SOURCE EXTRACT below:

The Inertia Senior Contributor
Surfing and sex are inseparable; and thank God for that. But female pro surfers aren’t glamor models; they are elite athletes who deserve to compete in the best possible waves. Image: Red Bull Girls Surfing Video

Surfing and sex are inseparable; and thank God for that. But female pro surfers aren’t glamor models; they are elite athletes who deserve to compete in the best possible waves. Sally Fitzgibbons poses for a recent Red Bull video.


The Inertia

My ability to calculate sums is comparable to a chimp with a handful of dried pinto beans, so I need some help figuring out the following bit of surfing math: Matt Warshaw, in his 2008 New York Times article Surfing: a History estimates that there are about five million people in the world who surf, and ten to fifteen percent of them are women.  In the US, SIMA calculates that these women were responsible for buying 503.8 million dollars worth of surf and skate clothing that same year, making it the fourth largest surf/skate related market behind shoes, men’s clothes, and boards (in that order…which in itself is a telling stratification). Even if you ignore the fact that women also purchase boards and shoes, it’s safe to say that, not only are female surfers an important part of surf culture, they represent a sizeable portion of the surf economy as well.  Knowing all of this, how is it possible that the ASP was forced to cancel the Honolua Pro – an event widely regarded as the best on the women’s tour – because it couldn’t find a sponsor?

Unless I’m counting my beans wrong, something is amiss in surfer town.

End of SOURCE EXTRACT.
PROVIDED INFORMATION below:

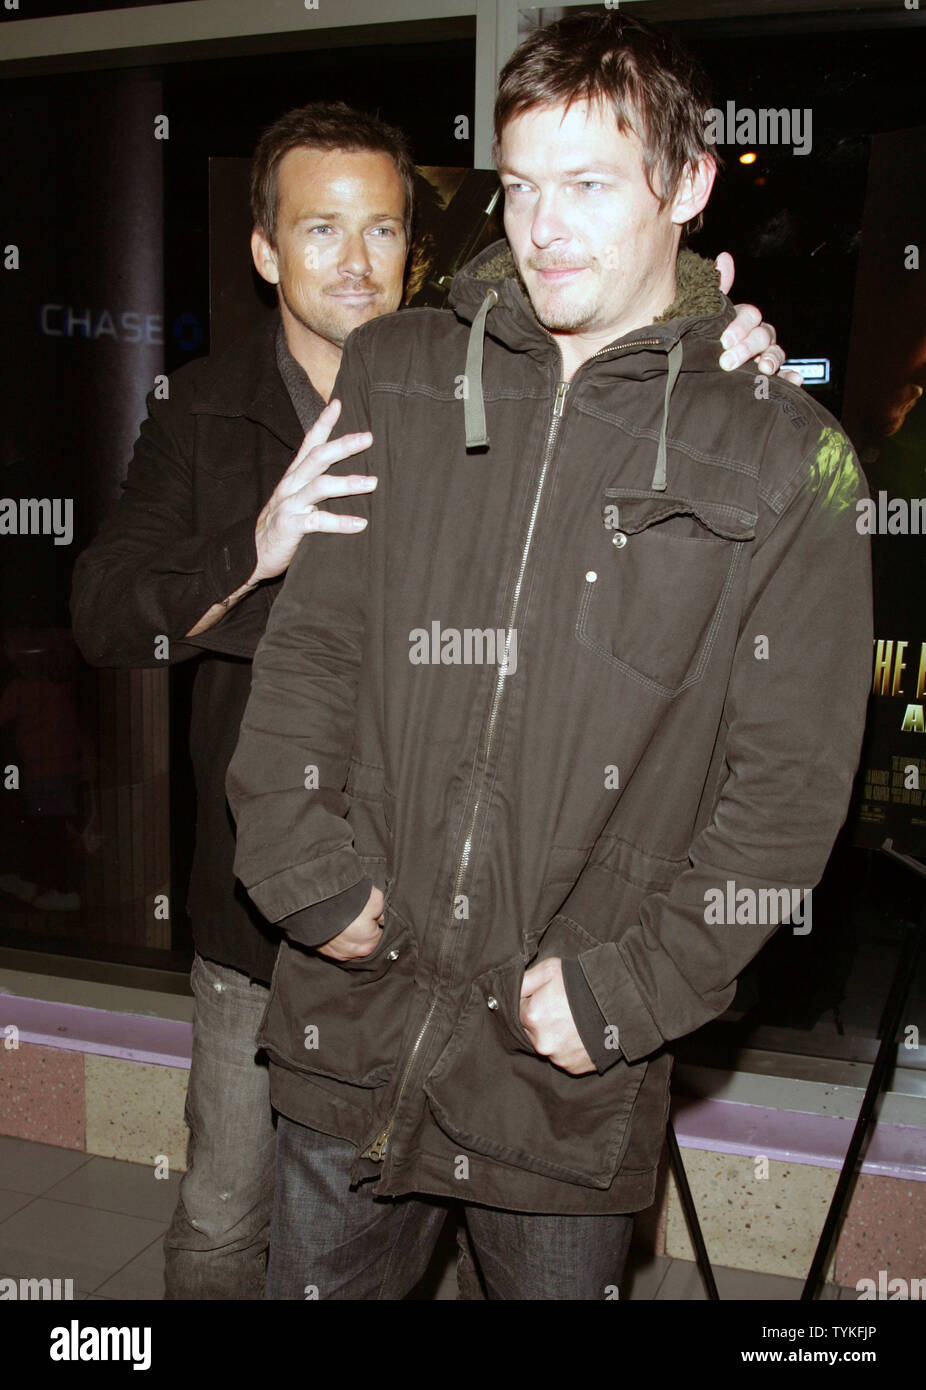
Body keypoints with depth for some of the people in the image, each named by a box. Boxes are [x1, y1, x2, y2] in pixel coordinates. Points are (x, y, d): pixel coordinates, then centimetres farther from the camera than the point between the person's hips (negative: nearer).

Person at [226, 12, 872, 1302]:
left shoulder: (785, 461, -5)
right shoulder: (397, 374, 3)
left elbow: (790, 781, -6)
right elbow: (307, 642, 4)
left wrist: (627, 988, -11)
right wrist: (306, 869, -6)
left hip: (570, 1063, -2)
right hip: (352, 1014, 3)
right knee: (316, 1278, 21)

End of PROVIDED INFORMATION.

**WHAT TO DO**.
A - Retype the passage from the article on women's pro surfing, starting at "The Inertia Senior" and ending at "Red Bull video.".
B - Write what comes next in the article on women's pro surfing, picking up after its final sentence.

**SET OF ANSWERS**.
A -
The Inertia Senior Contributor
Surfing and sex are inseparable; and thank God for that. But female pro surfers aren’t glamor models; they are elite athletes who deserve to compete in the best possible waves. Image: Red Bull Girls Surfing Video

Surfing and sex are inseparable; and thank God for that. But female pro surfers aren’t glamor models; they are elite athletes who deserve to compete in the best possible waves. Sally Fitzgibbons poses for a recent Red Bull video.

B -
The news of the cancellation brought to mind a video clip of some of Red Bull’s female team riders I had seen a few weeks before.  It’s a pretty standard surfer-girl/modeling photo shoot where each lady is given a theme to interpret.  Sofía Mulanovich is a director, Maya Gabeira is a dancer, Nadja De Col is a painter, and Sally Fitzgibbons, who apparently pulled the short straw, is jail bait.  In all fairness, that is not her official theme, but I challenge anyone to watch the video on mute and try to guess her intended occupation.  Male viewers, in particular, will be assaulted with the dueling notions that this young woman is about to appear in something soft core, but may be under the age of consent.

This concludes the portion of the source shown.